»Dem Volke dienen«, dieser Propaganda-Spruch aus Maos Tagen steht auf einer Marmorwand des Bürgeramtes von Rongcheng. Yu Ganqing wartet in der hohen, offenen Halle umgeben von Säulen und Computern. Die Beamtin am Schalter sucht seinen Namen im Computer und druckt den Nachweis aus: 1.000 Punkte. Stufe A. Das bedeutet: Er ist ein »guter Bürger«, hat sich nichts zuschulden kommen lassen.

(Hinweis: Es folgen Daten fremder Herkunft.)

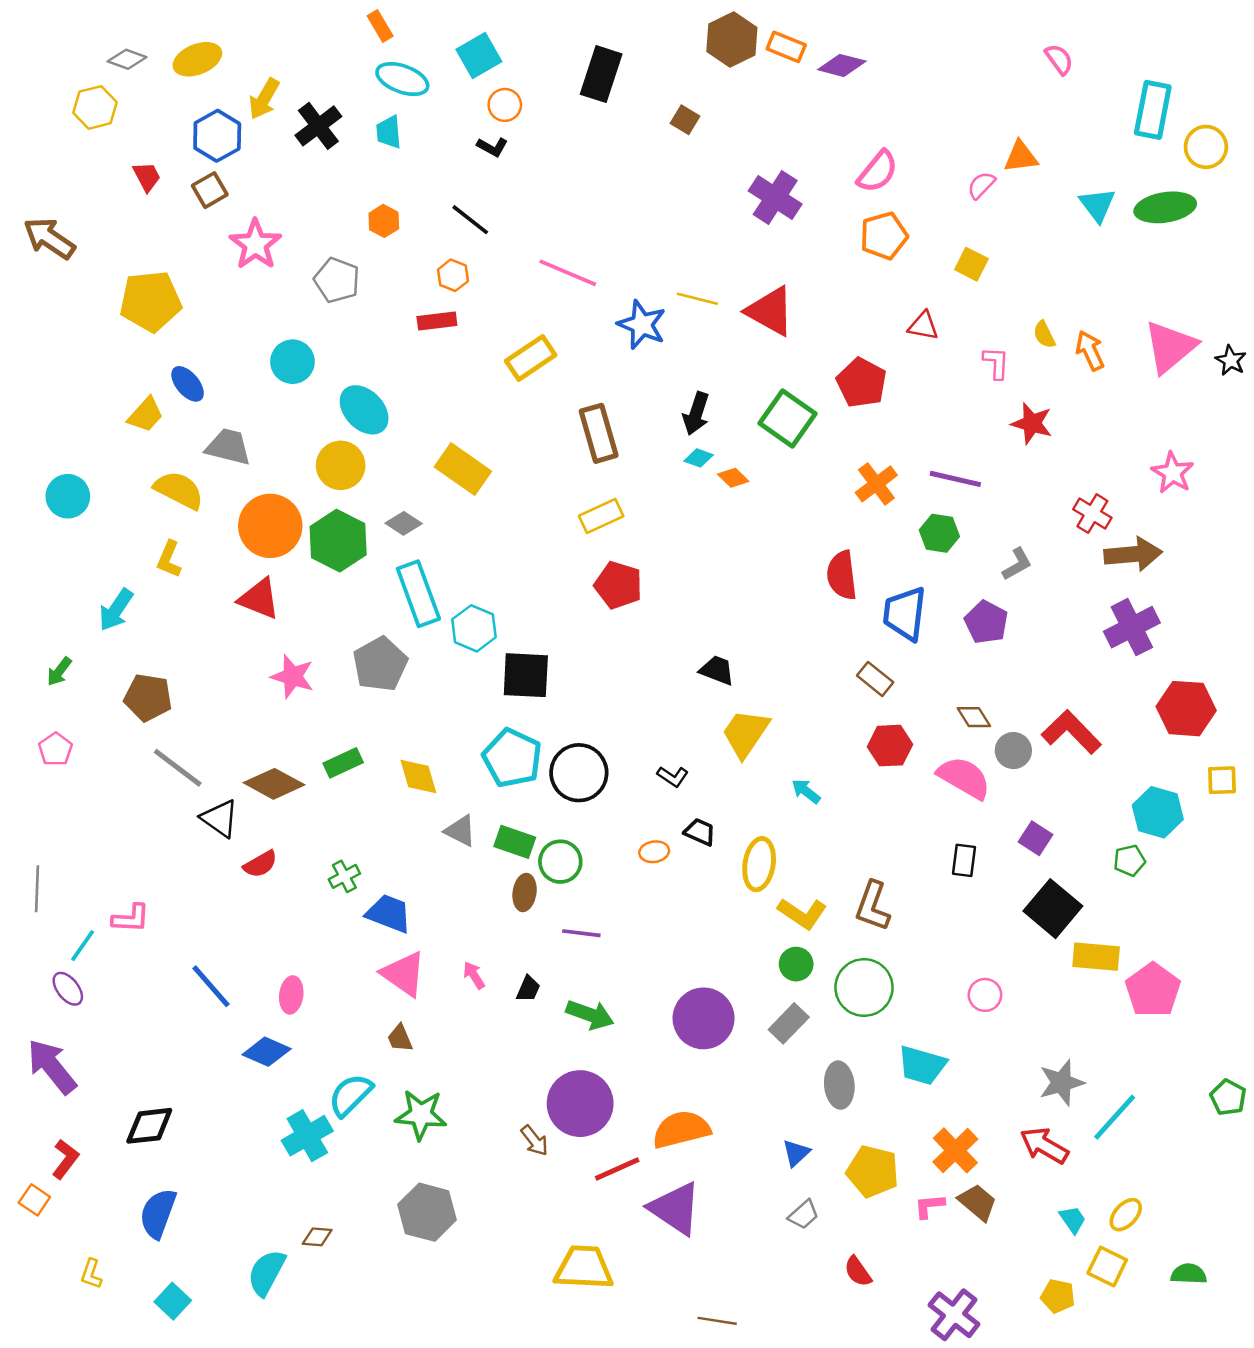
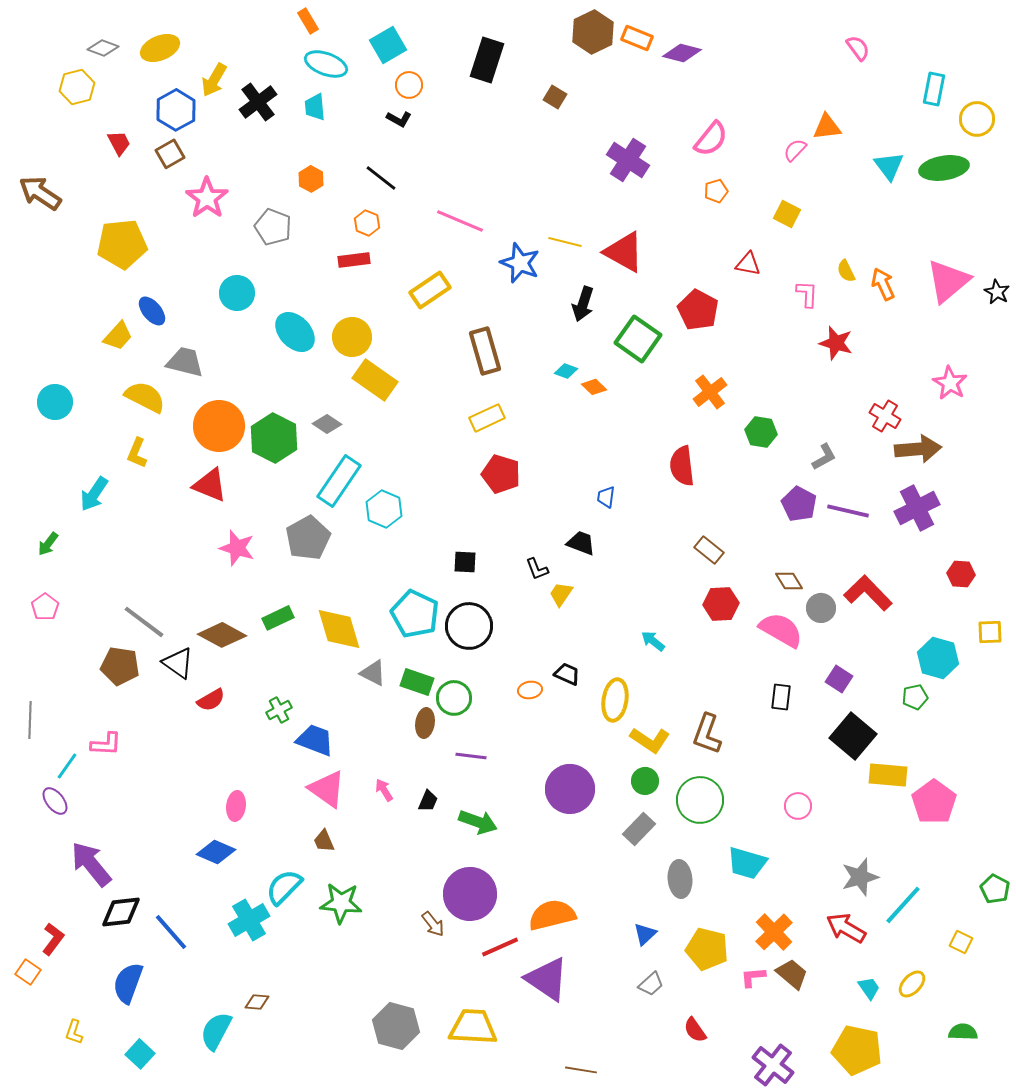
cyan rectangle: (1153, 110) -> (934, 89), size x0.7
orange pentagon: (884, 236) -> (716, 191), size x0.6
black arrow: (696, 414) -> (583, 304), moved
yellow circle: (341, 465) -> (352, 337), moved
purple line: (955, 479) -> (848, 511), moved
cyan rectangle: (418, 594) -> (339, 481), turned 54
blue trapezoid: (905, 614) -> (606, 497), moved, size x0.5
black square: (526, 675) -> (465, 562), moved, size x0.6
brown pentagon: (148, 697) -> (120, 666), moved
red hexagon: (1186, 709) -> (961, 574), size x0.6
yellow trapezoid: (746, 733) -> (561, 594), moved, size x0.6
yellow diamond: (418, 776) -> (339, 629), size x1.4
black L-shape: (673, 776) -> (537, 569), moved, turned 35
blue line: (211, 986) -> (171, 932), moved
purple circle: (704, 1018) -> (570, 789), moved
purple arrow: (52, 1067) -> (91, 864), moved
gray hexagon: (427, 1212) -> (396, 1026), moved
yellow square: (1107, 1266) -> (961, 942), moved, size x0.7
yellow pentagon: (1058, 1296) -> (857, 1050), size x1.8

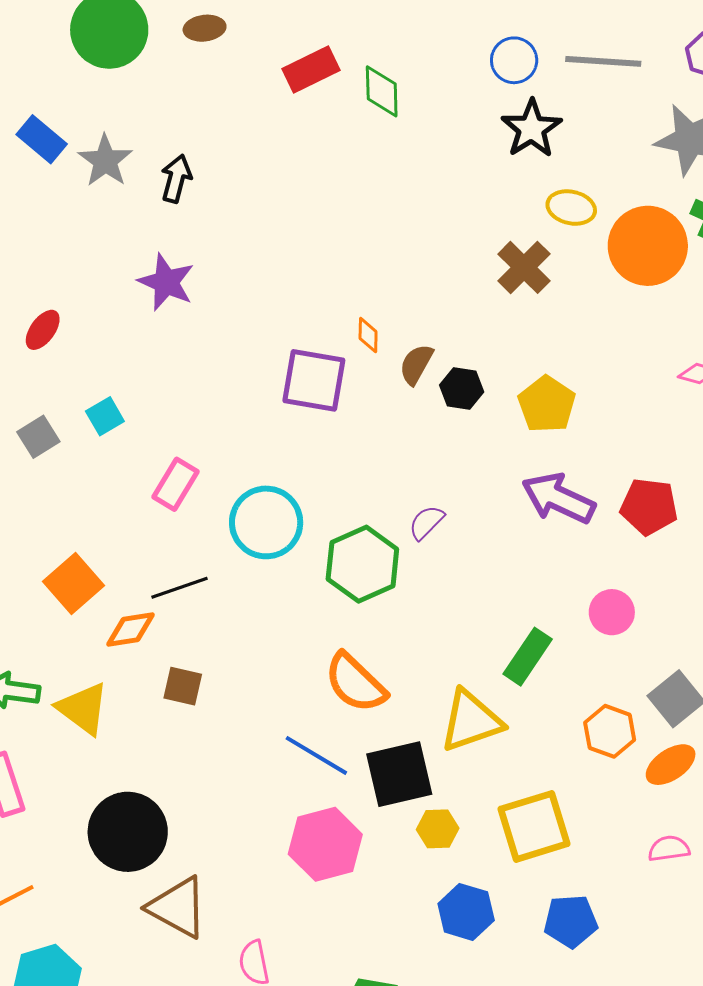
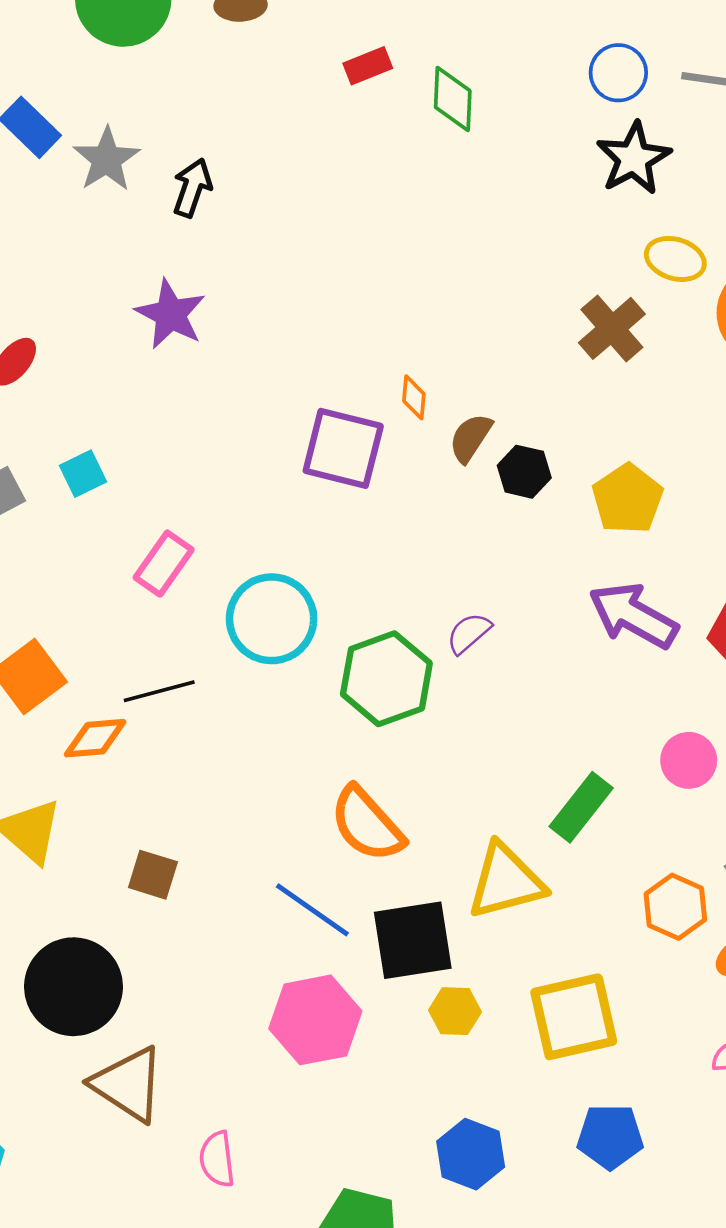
red rectangle: (311, 69) -> (368, 66), size x0.7
brown square: (183, 686) -> (153, 875), moved
blue hexagon: (466, 912) -> (471, 1154), moved

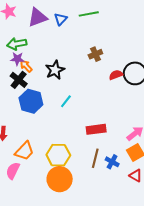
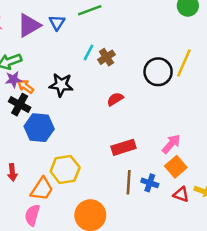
black star: (55, 70) -> (61, 85), turned -30
red semicircle: (116, 75) -> (115, 99), moved
cyan line: (66, 101) -> (89, 52), moved
yellow hexagon: (58, 155) -> (65, 169), moved

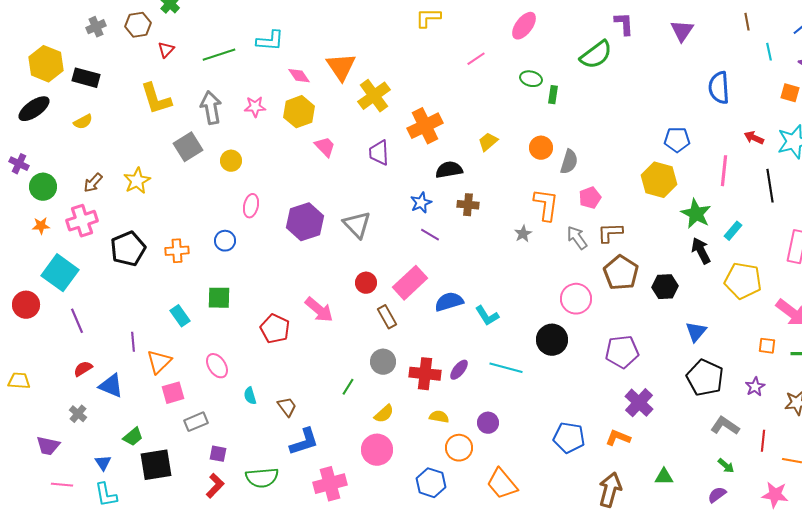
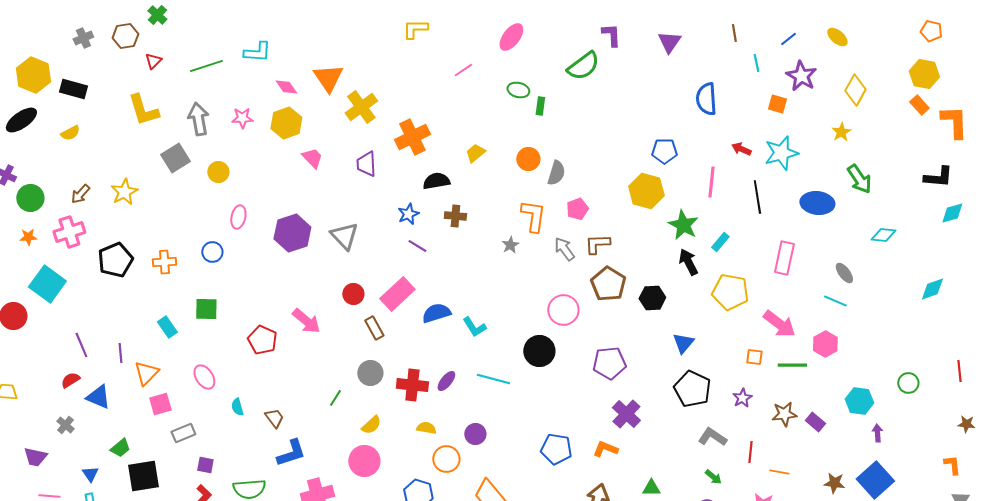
purple line: (77, 321) -> (81, 345), moved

Yu Ganqing hat nicht gegen die Straßenverkehrsordnung verstoßen. Er zahlt seine Rechnungen. Politisch ist er nicht aufgefallen. So muss er auch nicht fürchten, im Punktesystem nach unten zu rutschen.
»Da ich verheiratet bin, muss ich auch den Bewertungsbogen für meine Frau ausdrucken lassen.« Sonst gibt es kein Darlehen.
»Es macht zusätzlich Arbeit«, klagt Yu Ganqing. Aber das Register stellt er nicht in Frage. Ob es die Leute besser macht? »Ich weiß es nicht. Vielleicht«, sagt der 30-Jährige, greift seine Papiere und eilt davon.
Lange galt das Internet als Gefahr für Diktaturen, weil Menschen sich breit informieren und sich zusammentun könnten. Doch Chinas Führer nutzen inzwischen die Datenmassen - Big Data - zur Überwachung. Mehr noch. Mit den neuen digitalen Möglichkeiten sollen die Menschen erzogen werden. »Es ist zweifellos das ehrgeizigste orwellsche Vorhaben der Menschheitsgeschichte«, sagt Sebastian Heilmann, Direktor des China-Instituts Merics in Berlin.